## Vorliegender Text
____________________

Eigentlich sieht man sich beim Automobilzulieferer ZF Friedrichshafen als Spezialist für vier Räder. So ruckelfrei wie die Automatikgetriebe vom Bodensee schalten wenig andere Produkte. Und die konzerneigenen Stoßdämpfer und elektronischen Lenkungen chauffieren Pkw-Insassen sanft und sicher über deutsche Straßen.

Erster Versuch Bike-Motoren zu bauen floppte

Seit einiger Zeit hat der Stiftungskonzern vom Bodensee aber auch das Fahrradgeschäft für sich entdeckt. Wie übrigens viele andere Autozulieferer auch. Im Jahr 2020 stellten die Friedrichshafener Ingenieure ihren ersten Fahrradantrieb für E-Bikes in der Firmengeschichte vor. Das als „Rundum-Sorglos-Antrieb“ mit breiter Brust präsentierte Aggregat floppte allerdings. Deutschlands damals stärkster Bike-Motor war für die Bedürfnisse der meisten Nutzer schlicht überdimensioniert.

Die meisten Fahrradhersteller winkten ab und entschieden sich lieber für massentauglichere Konkurrenzprodukte von Bosch, Yamaha, Shimano oder Brose. Zudem fremdelten die kumpelhaft daherkommenden Biker dem Vernehmen nach mit den Automanagern vom Bodensee und deren oberlehrerhaften Auftreten – so zumindest sagt es der Chef eines baden-württembergischen Fahrradbauers, bei dem ZF damals anklopfte, aber am Ende nicht zum Zuge kam.

____________________

## Bereitgestellte Daten
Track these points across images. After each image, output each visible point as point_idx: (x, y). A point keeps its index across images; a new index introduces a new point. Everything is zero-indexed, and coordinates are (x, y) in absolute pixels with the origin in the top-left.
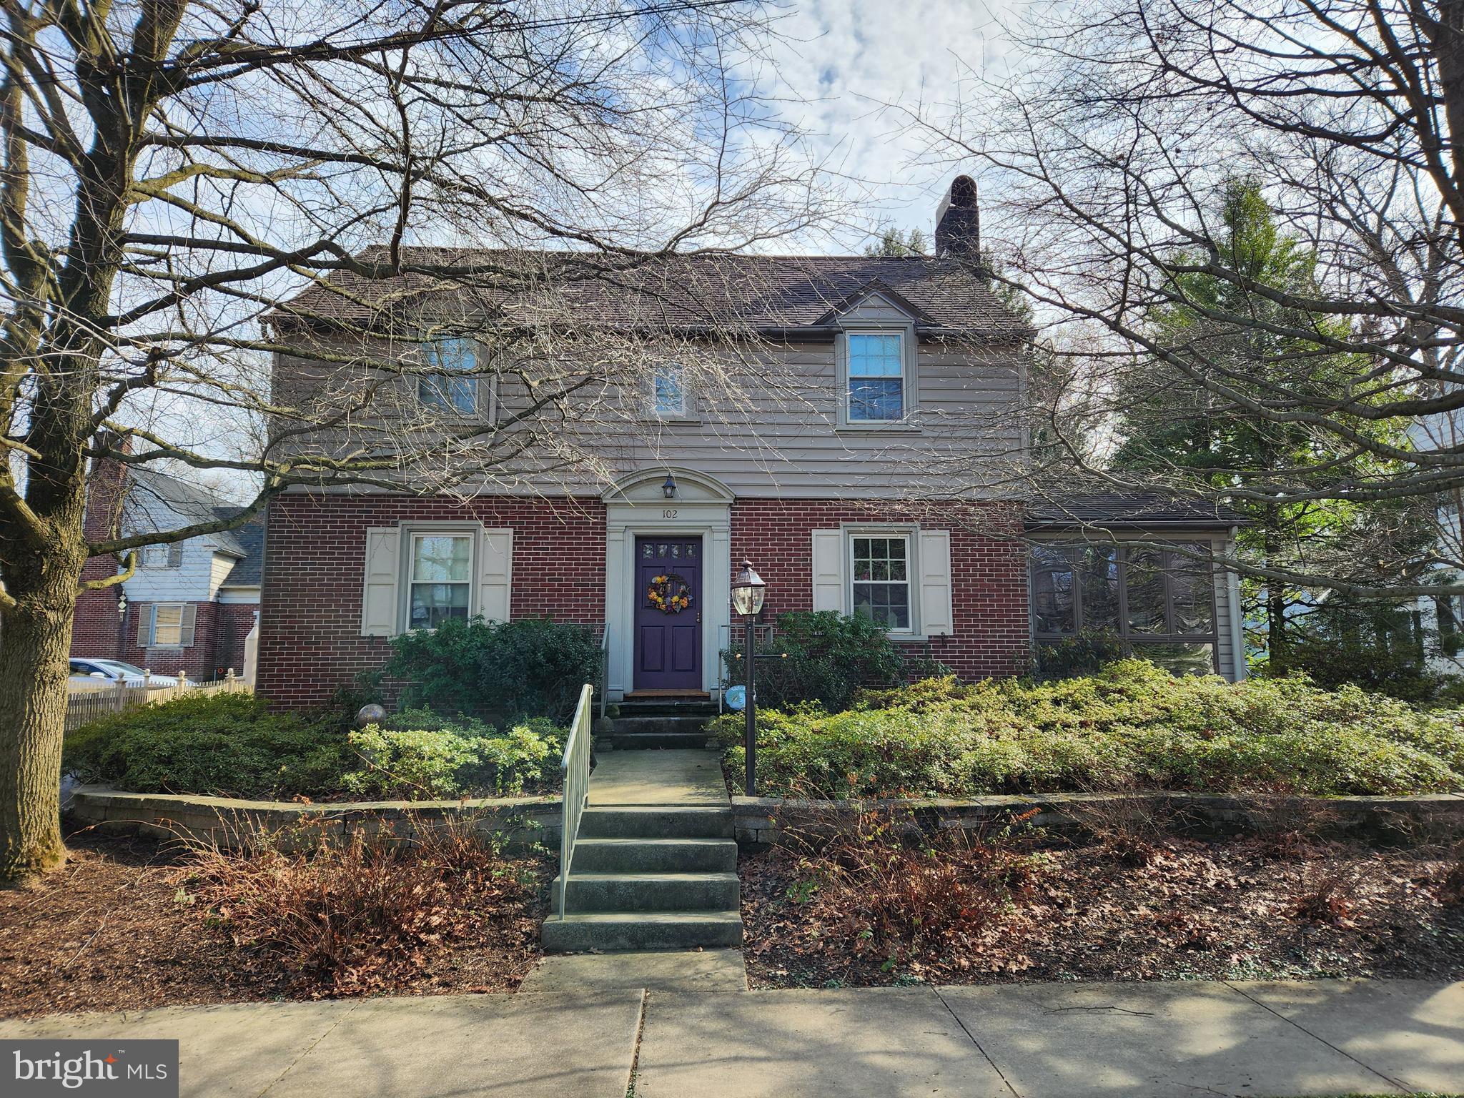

____________________

## Aufgabenstellung
Setze den Text über den Einstieg von ZF Friedrichshafen ins Fahrradgeschäft im Anschluss an seinen letzten Satz fort. Die Daten stehen in keinem Zusammenhang mit dem Text.

## Lösung
Völlig neues ZF-Produkt ab 2025 beim Händler

Jetzt jedenfalls will ZF alles anders machen und startet einen zweiten Anlauf. Auf der diesjährigen Fahrradmesse Eurobike hat der Konzern einen gänzlich neu konzipierten Antrieb vorgestellt. Er ist leichter, kleiner, effizienter und vor allem digital vernetzter als das Vorgängermodell.

Außerdem soll er von Fahrradmonteuren in nur wenigen Handgriffen ein- oder ausgebaut werden können und daher eine Antwort auf den grassierenden Fachkräftemangel im Handel geben. „Man muss nur eine Klemme und vier Schrauben lösen und schon kann der gesamte Antrieb gewechselt werden“, sagt Daniel Härter, Chef des Geschäftsbereichs Micro Mobility bei ZF im SÜDKURIER-Gespräch.

Auch der im Unterrohr verbaute Akku ist mit wenigen Handgriffen herausnehmbar. „Mit der Wechselbatterie im Rucksack, verdoppelt man die Reichweite“, sagt der fahrradbegeisterte ZF-Manager, der zur Hochzeitsreise mit seiner Frau über die Alpen gestrampelt ist.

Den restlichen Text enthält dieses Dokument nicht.